Not long after one of the meetings with the American visitors, Violi updated Cotroni on changes in the gangland landscape of New York. “Joe [Evola’s nickname], he’s the
capo
[boss], Mike [Rastelli’s Montreal nickname] is the
sotto capo
[underboss],” Violi said, using the more traditional forms of address that had long been anglicized by most other North American gangsters.
“Who’s the counselor?” Cotroni asked.
“Don Nicolino,” said Violi, referring to Nicolino Alfano. “He don’t like it too much, ’cause he’s old and he’s gotta travel all over … Counselor’s a big job,” Violi said, recounting the chatter from the Americans. “He told me, when [Nick Rizzuto] comes [to New York], those guys would talk to him.” said Violi.
The New Yorkers had regaled Violi and Cotroni with tales from the streets of Brooklyn, and the Sicilian visitors had updated the Canadians on significant comings and goings among the island’s Men of Honor. These talks were conducted in utmost privacy and were to be held within the strictest bonds of secrecy. Unknowingly, however, it all went far beyond the ear of Paolo Violi. The Montreal meetings with the American and Sicilian mobsters had serious ramifications for the future of Violi, his organization and many of the men he had met during his diplomatic entreaties.

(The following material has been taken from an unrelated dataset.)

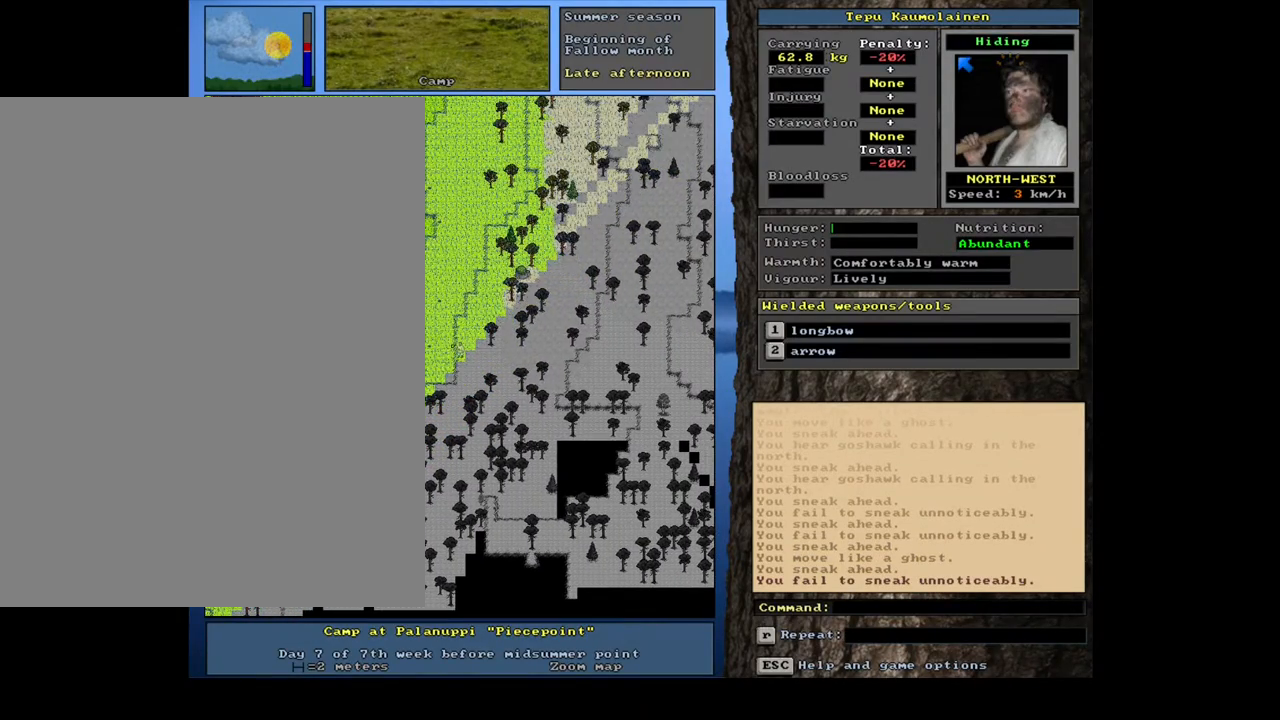
{"keys": ["ctrl_l", "l"], "mouse": [], "events": []}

Unbeknownst to anyone but a tightly controlled group of investigators and top police brass, Montreal police had pulled off a considerable investigative coup. Robert Menard, an undercover Montreal police officer, had posed as a young electrician looking for an apartment to rent and managed to cut a deal with Violi to move into a room directly above the Reggio Bar. Once installed in his new home, Menard and his surveillance and technical team began to wire the downstairs bar for sound. Violi’s inner sanctum had been penetrated. With secret electronic bugs now picking up conversations inside, and their agent, Menard, maintaining his nerve-racking double life upstairs, Canadian police suddenly had a front-row seat watching the mob action not only in Canada but in New York and Sicily. For six years, Menard persevered in his daring charade, living among the violent mobsters. All of the whispered conversations, explosive outbursts and secret negotiations were being absorbed by Canadian investigators, who were forwarding the salient information to the FBI and Italian authorities. The tapes would soon come to wide, and embarrassing, attention in Canada.